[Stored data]
····················

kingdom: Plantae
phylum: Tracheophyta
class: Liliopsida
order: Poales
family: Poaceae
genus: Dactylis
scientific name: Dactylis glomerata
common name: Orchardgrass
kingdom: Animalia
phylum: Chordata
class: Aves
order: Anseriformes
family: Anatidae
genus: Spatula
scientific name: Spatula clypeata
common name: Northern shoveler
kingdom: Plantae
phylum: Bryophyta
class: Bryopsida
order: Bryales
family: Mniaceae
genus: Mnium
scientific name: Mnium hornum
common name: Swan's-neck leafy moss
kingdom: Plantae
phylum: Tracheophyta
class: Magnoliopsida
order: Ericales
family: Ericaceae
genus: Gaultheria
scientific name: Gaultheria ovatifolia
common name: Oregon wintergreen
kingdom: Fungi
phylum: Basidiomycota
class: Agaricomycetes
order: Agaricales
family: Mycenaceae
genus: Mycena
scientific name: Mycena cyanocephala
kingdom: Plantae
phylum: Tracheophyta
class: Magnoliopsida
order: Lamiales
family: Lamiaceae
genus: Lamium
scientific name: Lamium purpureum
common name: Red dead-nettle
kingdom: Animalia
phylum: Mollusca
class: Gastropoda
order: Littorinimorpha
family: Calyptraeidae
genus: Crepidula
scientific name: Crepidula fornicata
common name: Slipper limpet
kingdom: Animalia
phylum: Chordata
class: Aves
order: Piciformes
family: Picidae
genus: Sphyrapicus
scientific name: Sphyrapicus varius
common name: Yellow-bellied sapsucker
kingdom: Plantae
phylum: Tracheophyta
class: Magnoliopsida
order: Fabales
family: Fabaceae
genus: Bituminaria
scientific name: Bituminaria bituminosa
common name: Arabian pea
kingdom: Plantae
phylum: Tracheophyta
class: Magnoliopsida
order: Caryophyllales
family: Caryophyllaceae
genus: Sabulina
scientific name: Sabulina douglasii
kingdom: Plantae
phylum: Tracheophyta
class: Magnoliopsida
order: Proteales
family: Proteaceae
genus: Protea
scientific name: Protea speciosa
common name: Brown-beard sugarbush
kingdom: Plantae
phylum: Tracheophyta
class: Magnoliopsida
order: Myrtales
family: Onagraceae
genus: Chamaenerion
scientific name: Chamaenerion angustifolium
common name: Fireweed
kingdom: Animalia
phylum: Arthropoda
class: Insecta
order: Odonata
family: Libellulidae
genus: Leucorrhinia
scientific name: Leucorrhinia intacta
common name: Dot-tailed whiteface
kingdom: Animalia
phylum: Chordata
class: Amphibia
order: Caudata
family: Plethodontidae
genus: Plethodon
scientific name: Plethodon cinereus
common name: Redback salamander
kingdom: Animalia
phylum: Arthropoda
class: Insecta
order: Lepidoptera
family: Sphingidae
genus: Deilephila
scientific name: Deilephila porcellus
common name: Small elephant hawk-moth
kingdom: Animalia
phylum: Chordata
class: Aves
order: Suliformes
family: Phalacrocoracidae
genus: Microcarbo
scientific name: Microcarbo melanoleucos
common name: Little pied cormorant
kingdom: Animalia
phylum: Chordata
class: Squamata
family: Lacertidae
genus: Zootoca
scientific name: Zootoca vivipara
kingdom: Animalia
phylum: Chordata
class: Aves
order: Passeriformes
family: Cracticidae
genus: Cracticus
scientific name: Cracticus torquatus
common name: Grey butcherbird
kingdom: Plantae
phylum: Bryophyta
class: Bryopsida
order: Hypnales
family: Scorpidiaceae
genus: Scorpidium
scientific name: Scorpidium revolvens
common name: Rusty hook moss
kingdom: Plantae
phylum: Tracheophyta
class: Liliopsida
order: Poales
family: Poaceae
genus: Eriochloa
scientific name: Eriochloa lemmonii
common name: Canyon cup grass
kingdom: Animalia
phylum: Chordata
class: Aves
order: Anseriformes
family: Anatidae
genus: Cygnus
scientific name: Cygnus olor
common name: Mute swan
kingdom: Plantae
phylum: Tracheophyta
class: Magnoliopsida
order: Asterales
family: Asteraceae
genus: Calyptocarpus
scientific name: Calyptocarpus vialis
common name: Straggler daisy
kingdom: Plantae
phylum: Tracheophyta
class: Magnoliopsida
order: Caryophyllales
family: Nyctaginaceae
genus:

····················

AIM. Repeat all the rows above, line for line, with no changes.

SOLVED EXERCISE.
kingdom: Plantae
phylum: Tracheophyta
class: Liliopsida
order: Poales
family: Poaceae
genus: Dactylis
scientific name: Dactylis glomerata
common name: Orchardgrass
kingdom: Animalia
phylum: Chordata
class: Aves
order: Anseriformes
family: Anatidae
genus: Spatula
scientific name: Spatula clypeata
common name: Northern shoveler
kingdom: Plantae
phylum: Bryophyta
class: Bryopsida
order: Bryales
family: Mniaceae
genus: Mnium
scientific name: Mnium hornum
common name: Swan's-neck leafy moss
kingdom: Plantae
phylum: Tracheophyta
class: Magnoliopsida
order: Ericales
family: Ericaceae
genus: Gaultheria
scientific name: Gaultheria ovatifolia
common name: Oregon wintergreen
kingdom: Fungi
phylum: Basidiomycota
class: Agaricomycetes
order: Agaricales
family: Mycenaceae
genus: Mycena
scientific name: Mycena cyanocephala
kingdom: Plantae
phylum: Tracheophyta
class: Magnoliopsida
order: Lamiales
family: Lamiaceae
genus: Lamium
scientific name: Lamium purpureum
common name: Red dead-nettle
kingdom: Animalia
phylum: Mollusca
class: Gastropoda
order: Littorinimorpha
family: Calyptraeidae
genus: Crepidula
scientific name: Crepidula fornicata
common name: Slipper limpet
kingdom: Animalia
phylum: Chordata
class: Aves
order: Piciformes
family: Picidae
genus: Sphyrapicus
scientific name: Sphyrapicus varius
common name: Yellow-bellied sapsucker
kingdom: Plantae
phylum: Tracheophyta
class: Magnoliopsida
order: Fabales
family: Fabaceae
genus: Bituminaria
scientific name: Bituminaria bituminosa
common name: Arabian pea
kingdom: Plantae
phylum: Tracheophyta
class: Magnoliopsida
order: Caryophyllales
family: Caryophyllaceae
genus: Sabulina
scientific name: Sabulina douglasii
kingdom: Plantae
phylum: Tracheophyta
class: Magnoliopsida
order: Proteales
family: Proteaceae
genus: Protea
scientific name: Protea speciosa
common name: Brown-beard sugarbush
kingdom: Plantae
phylum: Tracheophyta
class: Magnoliopsida
order: Myrtales
family: Onagraceae
genus: Chamaenerion
scientific name: Chamaenerion angustifolium
common name: Fireweed
kingdom: Animalia
phylum: Arthropoda
class: Insecta
order: Odonata
family: Libellulidae
genus: Leucorrhinia
scientific name: Leucorrhinia intacta
common name: Dot-tailed whiteface
kingdom: Animalia
phylum: Chordata
class: Amphibia
order: Caudata
family: Plethodontidae
genus: Plethodon
scientific name: Plethodon cinereus
common name: Redback salamander
kingdom: Animalia
phylum: Arthropoda
class: Insecta
order: Lepidoptera
family: Sphingidae
genus: Deilephila
scientific name: Deilephila porcellus
common name: Small elephant hawk-moth
kingdom: Animalia
phylum: Chordata
class: Aves
order: Suliformes
family: Phalacrocoracidae
genus: Microcarbo
scientific name: Microcarbo melanoleucos
common name: Little pied cormorant
kingdom: Animalia
phylum: Chordata
class: Squamata
family: Lacertidae
genus: Zootoca
scientific name: Zootoca vivipara
kingdom: Animalia
phylum: Chordata
class: Aves
order: Passeriformes
family: Cracticidae
genus: Cracticus
scientific name: Cracticus torquatus
common name: Grey butcherbird
kingdom: Plantae
phylum: Bryophyta
class: Bryopsida
order: Hypnales
family: Scorpidiaceae
genus: Scorpidium
scientific name: Scorpidium revolvens
common name: Rusty hook moss
kingdom: Plantae
phylum: Tracheophyta
class: Liliopsida
order: Poales
family: Poaceae
genus: Eriochloa
scientific name: Eriochloa lemmonii
common name: Canyon cup grass
kingdom: Animalia
phylum: Chordata
class: Aves
order: Anseriformes
family: Anatidae
genus: Cygnus
scientific name: Cygnus olor
common name: Mute swan
kingdom: Plantae
phylum: Tracheophyta
class: Magnoliopsida
order: Asterales
family: Asteraceae
genus: Calyptocarpus
scientific name: Calyptocarpus vialis
common name: Straggler daisy
kingdom: Plantae
phylum: Tracheophyta
class: Magnoliopsida
order: Caryophyllales
family: Nyctaginaceae
genus:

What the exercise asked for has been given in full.